TEXT —
---------------
In an Autumn Budget and Spending Review 2021 speech to Parliament today (Wednesday 27 October), Chancellor, Rishi Sunak, noted that investment was growing, public services were improving, public finances were ‘stabilising’, and wages were rising.
On healthcare specifically, the Chancellor (pictured) said: “At the start of this Parliament, resource spending on healthcare was £133 bn. Today’s Spending Review confirms that by the end of this Parliament, it will increase by £44bn to over £177 bn. The extra revenue we’re now forecast to raise from the Health and Social Care Levy is going direct to the NHS and social care as promised, and the health capital budget will be the largest since 2010.” He also highlighted ‘record investment in health R&D – including better new-born screening, 40 new hospitals, 70 hospital upgrades, more operating theatres to tackle the backlog, and 100 community diagnostic centres’. All these facilities would be staffed ‘by a bigger, better-trained workforce, with 50,000 more nurses and 50 million more primary care appointments’.
Rishi Sunak added that in addition to funding to deliver the Prime Minister’s ‘historic reforms to social care’, the Treasury would be providing local government with new grant funding over the next three years of £4.8 bn.
On the research front, despite having less than 1% of the world’s population, the Chancellor noted the UK had four of the world’s top 20 universities, conducted 14% of the world’s ‘most impactful’ research, and had the second most Nobel Laureates. He said: “We want to go further. I can confirm that we will maintain our target to increase R&D investment to £22 bn, but to get there, and deliver on our other priorities, we’ll reach the target in 2026-27, spending – by the end of this Parliament – £20 bn a year on R&D.” This 50 per cent cash increase was, he told MPs, ‘the fastest increase ever’, while the £20 bn was in addition to the cost of the government’s R&D tax reliefs.
He said: “Combined with those tax reliefs, total public investment in R&D is increasing –from 0.7% of GDP in 2018, to 1.1% of GDP by the end of the Parliament.” This unprecedented funding would raise core science funding to £5.9 bn per year by 2024-25, a cash increase of 37%.
---------------
DATA FOR REVIEW —
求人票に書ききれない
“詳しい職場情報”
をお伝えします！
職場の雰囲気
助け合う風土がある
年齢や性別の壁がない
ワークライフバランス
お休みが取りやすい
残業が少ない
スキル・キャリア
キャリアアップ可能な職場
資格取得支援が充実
---------------
TASKS TO CARRY OUT —
a: According to the Budget text, why will the £22 bn R&D investment target be reached in 2026-27? Answer in one to three sentences.
b: Retype the part of the Budget text that opens with the words containing "Rishi Sunak added" and closes with "of £4.8 bn.".
The rows have nothing to do with the text.

RESULTS OF THE TASKS —
a: The Chancellor said the target will be reached in 2026-27 so that the government can get there and also deliver on its other priorities.

b:
Rishi Sunak added that in addition to funding to deliver the Prime Minister’s ‘historic reforms to social care’, the Treasury would be providing local government with new grant funding over the next three years of £4.8 bn.